Search code examples
python-3.xdatasetnormal-distributionprobability-distributionweibull

Understand the nature of distribution for a dataset in Python?


Let's say I have a dataset (sinusoidal curve in this example):

import matplotlib.pyplot as plt
import numpy as np

T = 1
Fs = 10000
N = T*Fs
t = np.linspace(0,T,N)
x = 10 * np.sin(2*np.pi*2*t) 


plt.figure(figsize=(8,8))
plt.plot(t,x,'k')
plt.xlabel('x')
plt.ylabel('y')
plt.show()

How do I figure out the nature distribution (normal/weibull/uniform/exponential/ etc.) Of 'x'?


Solution

  • Basically you have to do a Goodness of fit test iteratively over potentially fitting distributions to see which one best fits your sample data.

    Luckily fitter not only provides the iteration process using Scipy (meaning you could do that manually with Scipy as well) but also displays a plot and table of the statistics values.

    Some np.random example distributions and the sine function from your question along with the respective code below.
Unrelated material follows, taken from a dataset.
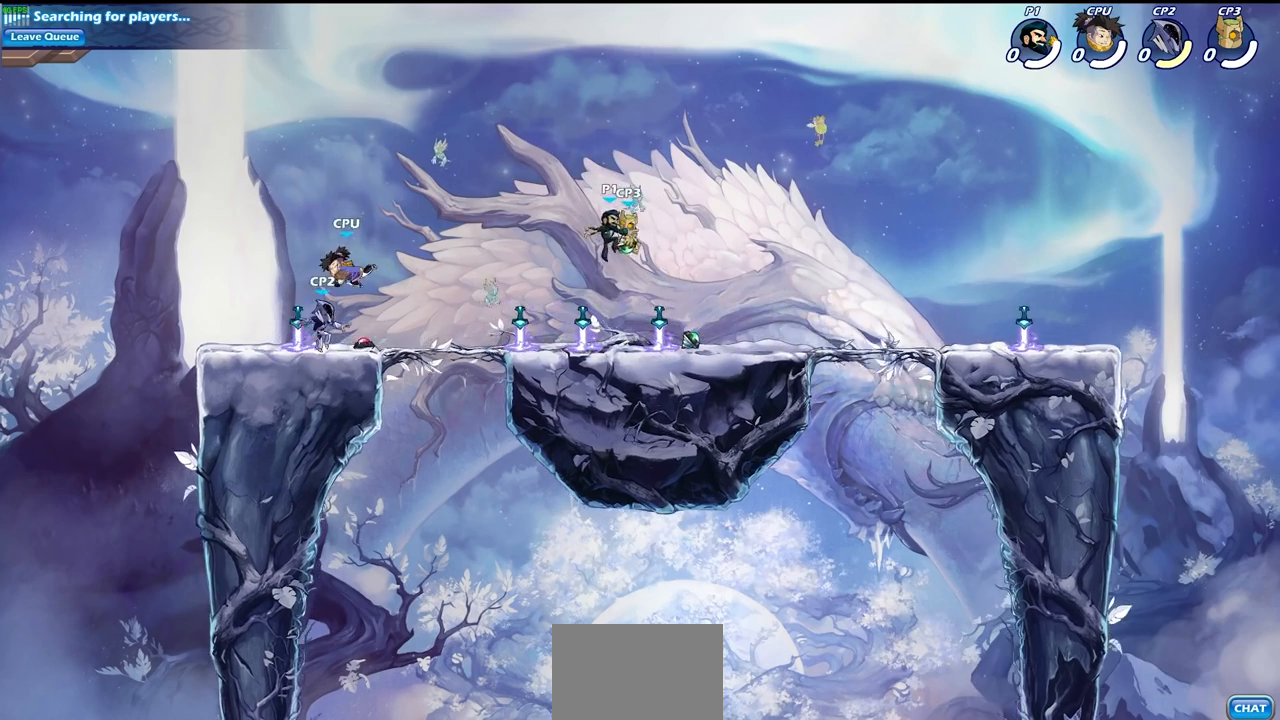
{"buttons": ["R1"], "left_stick": "center", "right_stick": "center", "events": [[467, "R1", "down"], [500, "left_stick", "center"]]}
    • Note the heads-up sections at the end.

    Pre-sets:

    import numpy as np
    from fitter import Fitter, get_common_distributions
    
    distributions_set = get_common_distributions()
    distributions_set.extend(['arcsine', 'cosine', 'expon', 'weibull_max', 
                              'weibull_min', 'dweibull', 't', 'pareto', 
                              'exponnorm', 'lognorm'])
    

    Sine (from your example):

    # arcsine = inverse sine
    T = 1
    Fs = 10_000
    N = T*Fs
    t = np.linspace(0,T,N)
    np_sine_arr = 10 * np.sin(2*np.pi*2*t) 
    
    
    f_sine = Fitter(np_sine_arr, distributions = distributions_set) 
    f_sine.fit()
    f_sine.summary()
    

    enter image description here

    Normal: Note t-test for normal distributions.

    # normal
    mu, sigma = 0.0, 0.1 # mean and standard deviation
    np_normal_arr = np.random.normal(mu, sigma, 10_000)
    
    
    f_normal = Fitter(np_normal_arr, distributions = distributions_set)  
    f_normal.fit()
    f_normal.summary()
    

    enter image description here

    Rayleigh:

    # rayleigh
    meanvalue = 1
    modevalue = np.sqrt(2 / np.pi) * meanvalue # shape
    np_rayleigh_arr = np.random.rayleigh(modevalue, 10_000)
    
    
    f_rayleigh = Fitter(np_rayleigh_arr, distributions = distributions_set) 
    f_rayleigh.fit()
    f_rayleigh.summary()
    

    enter image description here

    Pareto:

    # pareto
    a, m = 3., 2. # shape and mode
    np_pareto_arr = (np.random.pareto(a, 10_000) + 1) * m
    
    
    f_pareto = Fitter(np_pareto_arr, distributions = distributions_set) 
    f_pareto.fit()
    f_pareto.summary()
    

    enter image description here

    Weibull:

    # weibull
    a = 5. # shape
    np_weibull_arr = np.random.weibull(a, 10_000)
    
    
    f_weibull = Fitter(np_weibull_arr, distributions = distributions_set) 
    f_weibull.fit()
    f_weibull.summary()
    

    enter image description here

    Exponent:

    # exp
    np_exp_arr = np.random.exponential(scale=1.0, size=10_000)
    
    
    f_exp = Fitter(np_exp_arr, distributions = distributions_set) 
    f_exp.fit()
    f_exp.summary()
    

    enter image description here


    Heads-up 1) Make sure the latest fitter version is installed - currently 1.4.1
    You may have to install also some dependencies.

    import fitter
    
    print(fitter.version)
    # 1.4.1
    

    If you got an logging error that's likely because you have a previous version.

    For me it was conda install -c bioconda fitter


    Heads-up 2) fitter has a lot of distributions to test, which takes a long time if you go for all of them.

    Best is to reduce the distrubtions based on the common ones with some you think are likely for your data (as done in the code above in the pre-sets section).

    To get a list of all available distributions:

    from fitter import get_distributions
    
    get_distributions()
    

    Heads-up 3) Depending on the distribution several very similar ones can come up close together. You could see that as well in some of the examples above.

    Also especially when a distribution is slightly altered (e.g. mean ...) often a different can fit as well, see e.g. Wikipedia Gamma distribution probalility density plot which can look like a lot of other distributions depending on the parameters.